The following options can be specified either for all fields or per field. In the second case, the field name must be appended to the relevant case parameter. Example:

case 1
  ebc                         1
  analysis=                   nonlinear
  tol_residuum=               1.e-3 # for all fields
  tol_residuum.rotation=      1.e-5 # only for the rotation field
end

tol_residuum v

Threshold for convergence: The maximum flux divided by the average flux must be smaller than VALUE. Default is 1e-5.

tol_solution v

Threshold for convergence: The maximum of the Newton correction, divided by the maximum of the current step increment must be smaller than VALUE. Default is 1e-5.
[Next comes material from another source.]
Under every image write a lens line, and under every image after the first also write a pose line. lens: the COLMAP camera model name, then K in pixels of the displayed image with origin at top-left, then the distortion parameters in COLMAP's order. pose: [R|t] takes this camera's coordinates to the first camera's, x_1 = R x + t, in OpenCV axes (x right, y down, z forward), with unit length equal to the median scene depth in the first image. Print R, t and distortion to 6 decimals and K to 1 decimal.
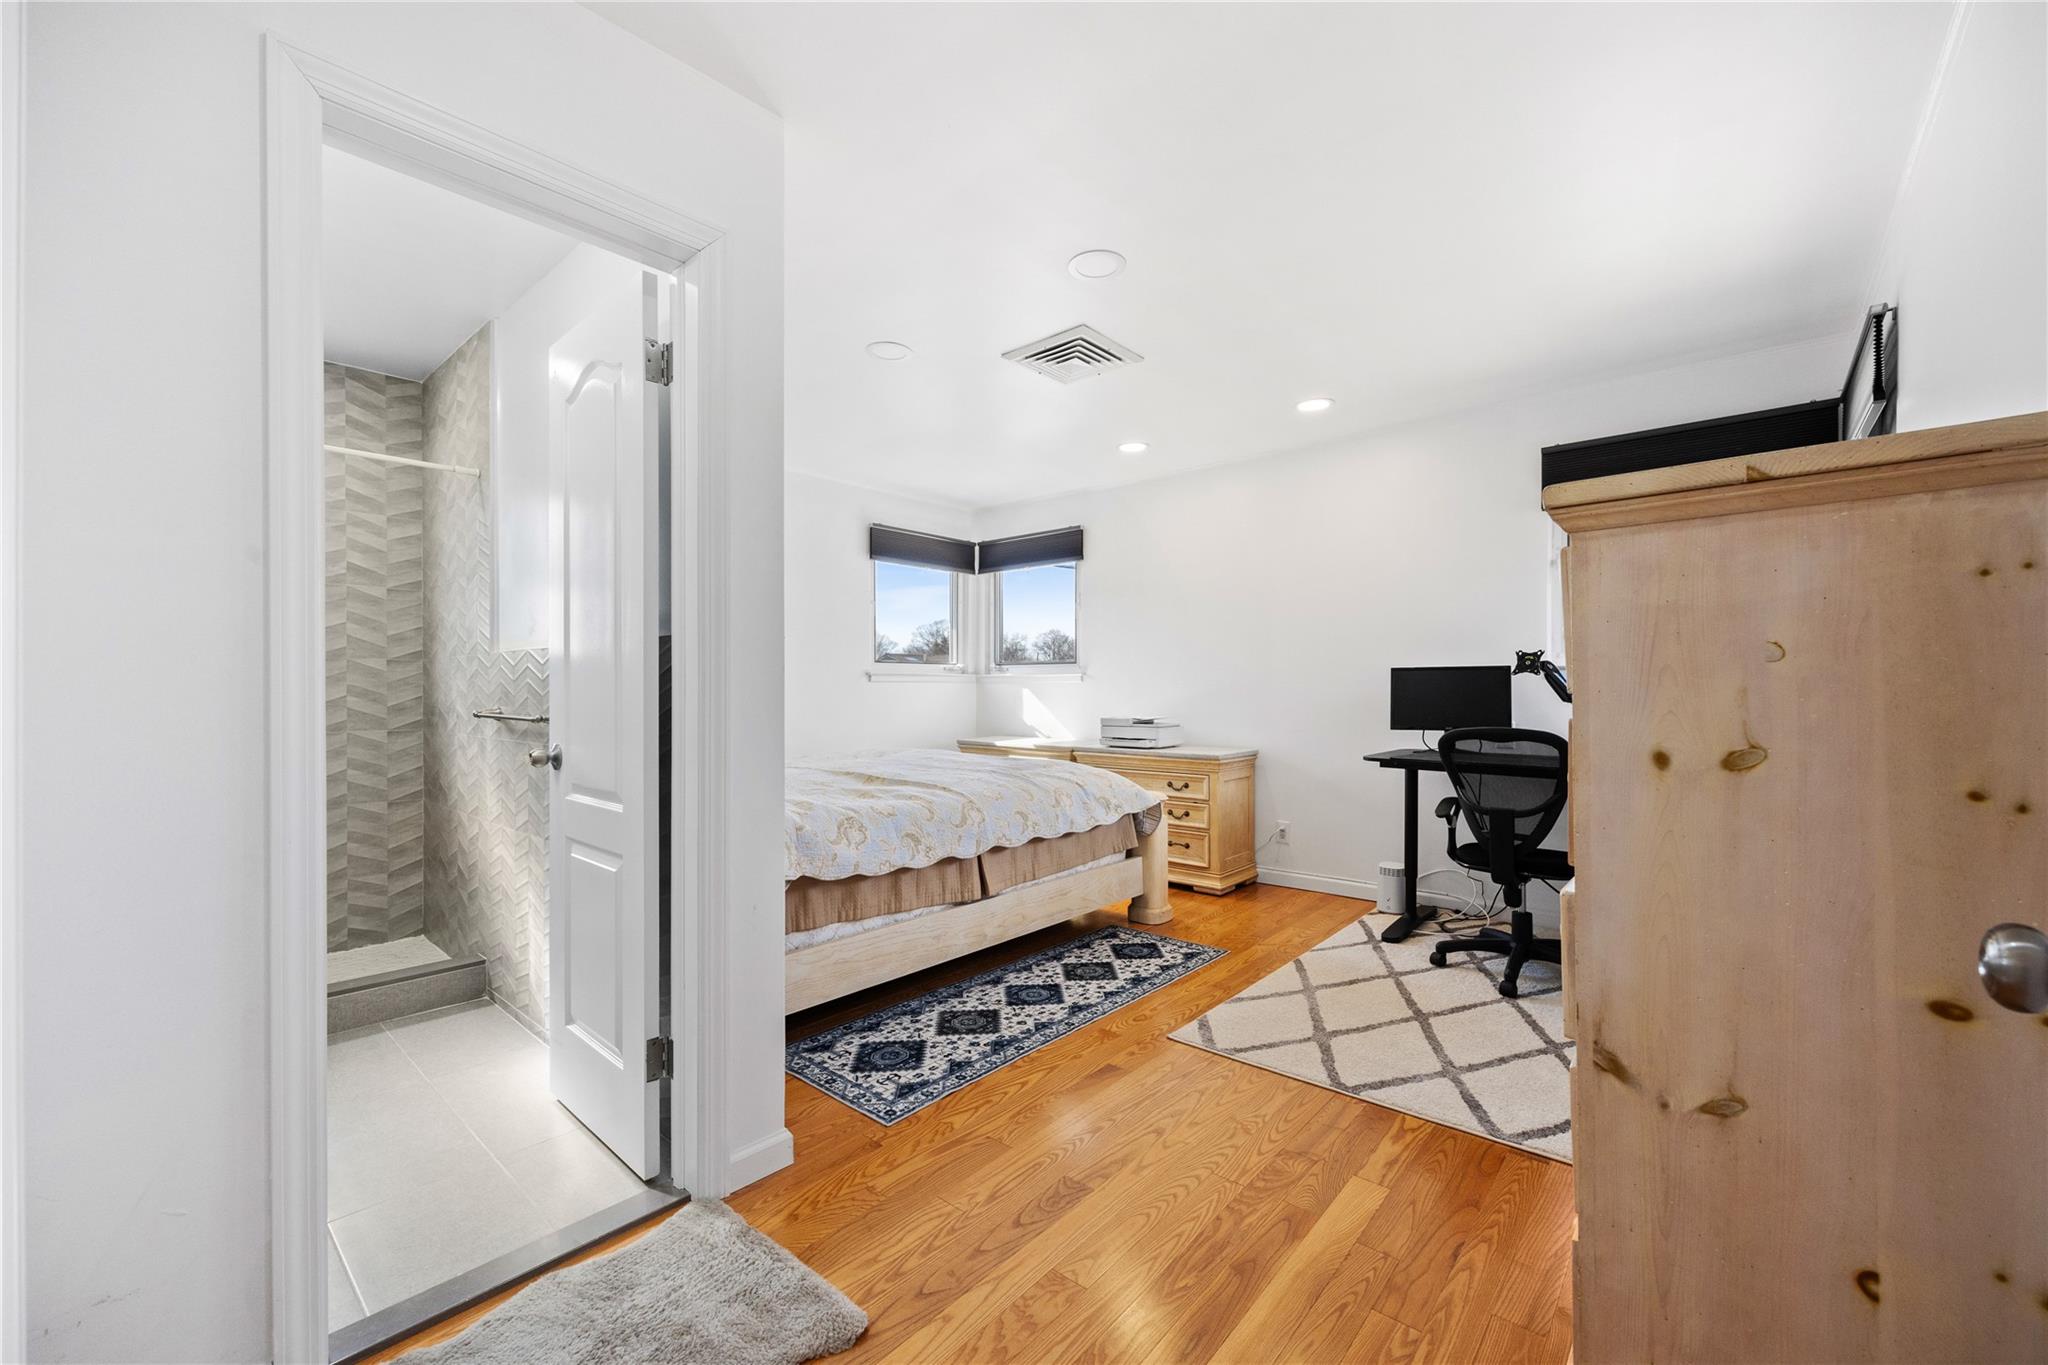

tol_residuum_linear_problem v

Threshold for linear convergence: If the maximum flux divided by the average flux is smaller than VALUE, linear convergence is assumed, without consideration of tol_solution. Default is 1e-8.

nb_iter_nonquadratic_convergence v

Number of Newton iterations that will be executed until the convergence history will be examined to determine whether quadratic convergence has been obtained. Default is 9 iterations.

tol_residuum_nonquadratic_convergence v

If convergence is not quadratic, after nb_iter_nonquadratic_convergence Newton iterations, tol_residuum is replaced by VALUE. Default is 2e-2.

average_flux v

Use VALUE to normalise the flux, instead of the averaged flux which is computed from the analysis.

initial_average_flux v

Use VALUE as start value to compute the averaged flux. Default is 0.01.

zero_flux_criterion v

If the magnitude of the instantaneous flux divided by the averaged flux is smaller then VALUE, the flux will be considered zero, and tol_solution_zero_flux will be used instead of tol_solution. Default is 1e-5.

tol_solution_zero_flux v

Replaces tol_solution for fields having zero flux. Default is 1e-5.

zero_flux_relative_criterion v

For the computation of the normalised flux, discard regions in the model where the flux is below VALUE. Default 1e-5.